Товарищ Мамашев приветствует «баловня муз и его прекрасную даму».

Слова звучат как фанфары.

Женщина протягивает пальцы для поцелуя, «баловень муз» снимает испанскую шляпу.

Вано ставит на стол зеленую бутылку.

Я пью водку, закусываю луком и плачу. Может быть, я плачу от лука, может быть, от любви, может быть, от презренья.

«Баловень муз» делает глоток из горлышка и выплевывает. Кацо обязан знать, что прадед поэта носил титул «всепьянейшества» и был удостоен трех почетнейших наград: «сиволдая в петлицу», «бокала на шею» и «большого штофа через плечо»!!

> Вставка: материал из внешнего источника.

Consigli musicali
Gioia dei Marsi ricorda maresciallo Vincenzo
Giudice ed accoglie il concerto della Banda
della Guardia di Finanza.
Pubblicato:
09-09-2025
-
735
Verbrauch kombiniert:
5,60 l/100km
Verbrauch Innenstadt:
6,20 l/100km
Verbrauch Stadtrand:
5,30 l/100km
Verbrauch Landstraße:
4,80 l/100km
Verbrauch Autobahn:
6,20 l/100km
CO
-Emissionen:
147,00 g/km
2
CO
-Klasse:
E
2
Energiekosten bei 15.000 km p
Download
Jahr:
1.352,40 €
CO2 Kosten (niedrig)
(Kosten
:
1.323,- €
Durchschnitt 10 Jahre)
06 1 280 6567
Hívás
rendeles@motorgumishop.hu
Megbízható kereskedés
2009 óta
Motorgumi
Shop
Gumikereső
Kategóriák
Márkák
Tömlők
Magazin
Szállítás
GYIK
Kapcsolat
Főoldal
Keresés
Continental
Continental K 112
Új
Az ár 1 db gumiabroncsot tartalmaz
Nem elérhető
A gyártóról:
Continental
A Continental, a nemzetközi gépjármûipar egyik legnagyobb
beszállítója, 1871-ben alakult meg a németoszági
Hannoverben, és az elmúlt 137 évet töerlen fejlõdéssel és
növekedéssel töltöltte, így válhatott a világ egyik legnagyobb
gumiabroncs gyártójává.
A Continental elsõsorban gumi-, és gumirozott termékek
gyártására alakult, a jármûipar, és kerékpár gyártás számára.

Вано приносит бутылку неразведенного спирта.

Я закрываю лицо и вижу гаснущий свет в окне третьего этажа. Я зажимаю уши, чтобы не слышать того, что слышу через каменные стены, через площадь и три улицы.

Дверь с треском распахивается. Детина в пожарной куртке с медными пуговицами и с синими жилами обводит комнату моргающими двухфунтовыми гирями. У детины двуспальная рожа, будто только что вытащенная из огня. Рыжая борода и рыжие ноздри посеребрены кокаином.

«Баловень муз» интересуется моим мнением о скифских стихах Овидия. Я говорю, что Назон необыкновенно воспел страну, которую, по его словам, «не следует посещать счастливому человеку».

Мой собеседник предпочитает Вергилия. Он нараспев читает мне о волах, выдерживающих на своем хребте окованные железом колеса; о лопающихся от холода медных сосудах; о замерзших винах, которые рубят топором; о целых дубах и вязах, которые скифы прикатывают к очагам и предают огню.

Я лезу в пьянеющую память и снова выволакиваю оттуда Назона. Его «конские копыта, ударяющие о твердые волны», его «сарматских быков, везущих варварские повозки по ледяным мостам». Говорю о скованных ветрами лазурных реках, которые ползут в море скрытыми водами; о скифских волосах, которые звенят при движении от висящих на них сосулек; о винах, которые – будучи вынутыми из сосудов – стоят, сохраняя их форму.

В конце концов мы оба приходим к заключению, что после латинян о Пушкине смешно говорить даже под пьяную руку.

«Баловень муз» мычит презрительно:

Зима… Крестьянин торжествуя… На дровнях… обновляет… путь… Его лошадка… снег почуя… Плетется рысью как-нибудь…

Товарищ Мамашев спит рядом с могучей вымястой бабой на голом, в провонях, матраце. Женщина в увядшем горностае роняет слезу о своем друге – Анатоле Франсе. Пожарный, оборвав крючки на ее выцветшем атласном лифе, запускает красную пятерню за блеклое венецианское кружево. После непродолжительных поисков он вытаскивает худую, длинную, землистую грудь, мнет ее, как салфетку, и целует в сморщенный сосок.